WORK TO COMPLETE: Would you copy all lines in the data that contain the word "auth"?
..............................
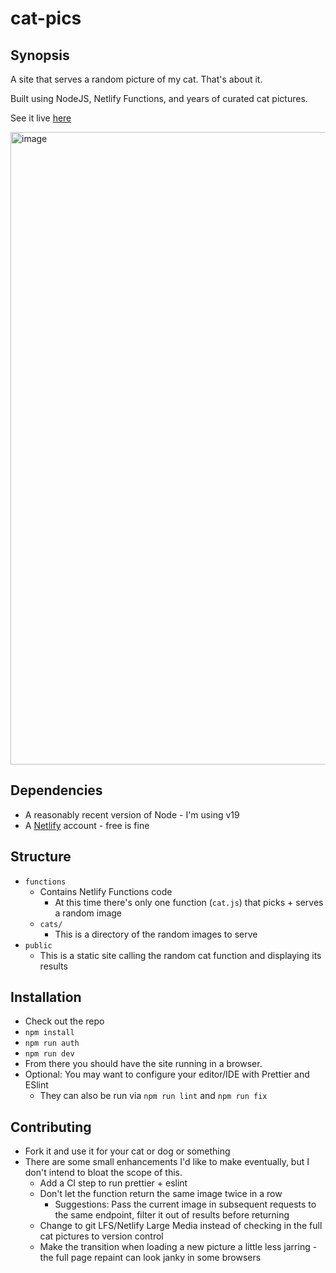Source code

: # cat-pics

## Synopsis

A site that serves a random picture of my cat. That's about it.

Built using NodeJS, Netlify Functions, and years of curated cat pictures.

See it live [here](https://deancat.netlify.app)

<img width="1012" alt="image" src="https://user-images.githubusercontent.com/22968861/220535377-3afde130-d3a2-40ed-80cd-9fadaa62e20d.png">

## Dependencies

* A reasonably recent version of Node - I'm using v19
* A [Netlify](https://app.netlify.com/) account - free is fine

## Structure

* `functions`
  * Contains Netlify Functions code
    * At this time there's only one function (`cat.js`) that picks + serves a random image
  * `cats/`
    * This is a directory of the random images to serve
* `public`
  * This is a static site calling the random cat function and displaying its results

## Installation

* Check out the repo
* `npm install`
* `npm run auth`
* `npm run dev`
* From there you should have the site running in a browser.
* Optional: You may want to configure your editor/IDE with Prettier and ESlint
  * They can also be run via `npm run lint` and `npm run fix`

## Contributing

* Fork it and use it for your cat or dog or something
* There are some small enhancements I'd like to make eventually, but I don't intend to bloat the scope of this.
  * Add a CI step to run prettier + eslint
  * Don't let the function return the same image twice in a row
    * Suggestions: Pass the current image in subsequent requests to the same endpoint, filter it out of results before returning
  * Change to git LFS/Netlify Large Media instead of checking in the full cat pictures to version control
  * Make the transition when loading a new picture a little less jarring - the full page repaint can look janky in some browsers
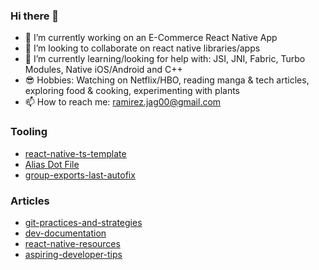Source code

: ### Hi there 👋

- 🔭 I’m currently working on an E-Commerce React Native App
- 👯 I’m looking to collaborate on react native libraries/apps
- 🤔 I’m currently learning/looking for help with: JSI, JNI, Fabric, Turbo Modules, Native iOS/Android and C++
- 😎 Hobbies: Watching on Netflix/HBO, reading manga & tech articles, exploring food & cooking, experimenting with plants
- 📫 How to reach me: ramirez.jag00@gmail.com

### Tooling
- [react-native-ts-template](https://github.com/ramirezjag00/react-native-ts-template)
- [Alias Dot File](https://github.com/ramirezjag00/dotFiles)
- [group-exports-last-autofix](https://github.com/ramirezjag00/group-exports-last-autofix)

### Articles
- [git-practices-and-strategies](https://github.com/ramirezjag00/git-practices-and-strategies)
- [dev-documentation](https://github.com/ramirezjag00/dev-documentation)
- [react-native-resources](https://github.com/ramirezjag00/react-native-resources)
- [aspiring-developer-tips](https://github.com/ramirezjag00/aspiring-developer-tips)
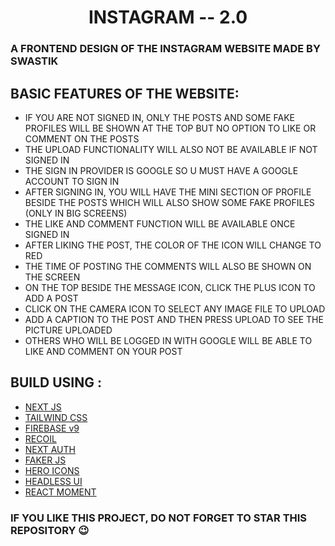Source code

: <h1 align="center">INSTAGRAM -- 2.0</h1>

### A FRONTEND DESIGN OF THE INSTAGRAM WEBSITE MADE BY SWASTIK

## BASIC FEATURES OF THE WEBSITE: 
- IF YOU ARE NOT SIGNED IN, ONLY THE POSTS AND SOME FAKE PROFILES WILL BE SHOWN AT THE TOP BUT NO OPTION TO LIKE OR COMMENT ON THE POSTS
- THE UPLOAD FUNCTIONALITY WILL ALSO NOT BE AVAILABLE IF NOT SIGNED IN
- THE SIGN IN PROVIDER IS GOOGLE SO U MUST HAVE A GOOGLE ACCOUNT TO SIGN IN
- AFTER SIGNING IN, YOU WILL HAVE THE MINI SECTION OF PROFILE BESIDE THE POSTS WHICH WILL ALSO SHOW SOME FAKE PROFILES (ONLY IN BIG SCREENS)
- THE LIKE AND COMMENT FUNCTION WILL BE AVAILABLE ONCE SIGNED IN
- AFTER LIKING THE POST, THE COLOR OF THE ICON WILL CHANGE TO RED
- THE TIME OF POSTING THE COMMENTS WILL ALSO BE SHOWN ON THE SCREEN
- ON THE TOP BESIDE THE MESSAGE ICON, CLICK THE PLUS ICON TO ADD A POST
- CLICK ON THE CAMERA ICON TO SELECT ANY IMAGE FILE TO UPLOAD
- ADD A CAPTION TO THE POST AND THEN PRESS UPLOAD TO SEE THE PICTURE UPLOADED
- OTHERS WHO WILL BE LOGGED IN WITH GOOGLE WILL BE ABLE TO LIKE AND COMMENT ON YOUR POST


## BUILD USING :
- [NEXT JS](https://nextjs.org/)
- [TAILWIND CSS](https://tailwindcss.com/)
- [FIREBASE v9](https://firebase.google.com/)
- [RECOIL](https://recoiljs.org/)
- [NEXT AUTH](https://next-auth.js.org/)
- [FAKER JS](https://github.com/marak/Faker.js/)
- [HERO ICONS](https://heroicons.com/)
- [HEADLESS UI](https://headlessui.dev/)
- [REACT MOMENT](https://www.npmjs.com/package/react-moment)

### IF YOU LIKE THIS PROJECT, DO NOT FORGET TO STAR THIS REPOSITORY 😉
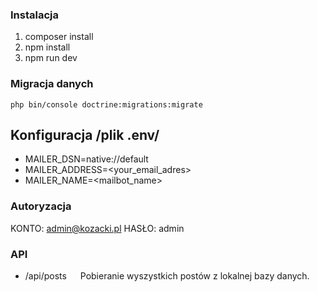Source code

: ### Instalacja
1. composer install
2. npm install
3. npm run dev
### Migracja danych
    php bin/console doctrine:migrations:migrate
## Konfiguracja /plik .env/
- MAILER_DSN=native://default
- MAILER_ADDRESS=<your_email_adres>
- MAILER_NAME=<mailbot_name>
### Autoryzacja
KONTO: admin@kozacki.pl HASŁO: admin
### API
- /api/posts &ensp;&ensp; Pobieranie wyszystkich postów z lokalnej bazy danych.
..............................
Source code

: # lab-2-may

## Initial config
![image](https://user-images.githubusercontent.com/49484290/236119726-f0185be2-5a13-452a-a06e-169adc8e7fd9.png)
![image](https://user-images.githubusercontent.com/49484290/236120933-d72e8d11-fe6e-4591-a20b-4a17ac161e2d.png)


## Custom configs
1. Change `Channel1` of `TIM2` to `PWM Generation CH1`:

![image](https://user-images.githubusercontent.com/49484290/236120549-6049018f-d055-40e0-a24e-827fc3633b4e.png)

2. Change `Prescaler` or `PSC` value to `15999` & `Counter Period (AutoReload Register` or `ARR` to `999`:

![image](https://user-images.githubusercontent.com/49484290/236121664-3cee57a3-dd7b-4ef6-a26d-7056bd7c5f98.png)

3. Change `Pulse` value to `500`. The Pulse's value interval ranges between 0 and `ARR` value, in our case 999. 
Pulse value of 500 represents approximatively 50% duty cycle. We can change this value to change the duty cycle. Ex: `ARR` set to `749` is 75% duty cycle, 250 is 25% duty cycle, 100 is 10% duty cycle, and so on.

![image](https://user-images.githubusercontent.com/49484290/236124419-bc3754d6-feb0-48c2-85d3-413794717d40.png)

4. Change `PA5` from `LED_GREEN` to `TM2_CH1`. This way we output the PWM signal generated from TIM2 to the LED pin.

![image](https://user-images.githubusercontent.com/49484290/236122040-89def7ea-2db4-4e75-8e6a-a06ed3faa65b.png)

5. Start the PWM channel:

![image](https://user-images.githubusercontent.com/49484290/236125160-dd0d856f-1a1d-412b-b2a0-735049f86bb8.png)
..............................
COMPLETED EXERCISE:
* `npm run auth`
- [NEXT AUTH](https://next-auth.js.org/)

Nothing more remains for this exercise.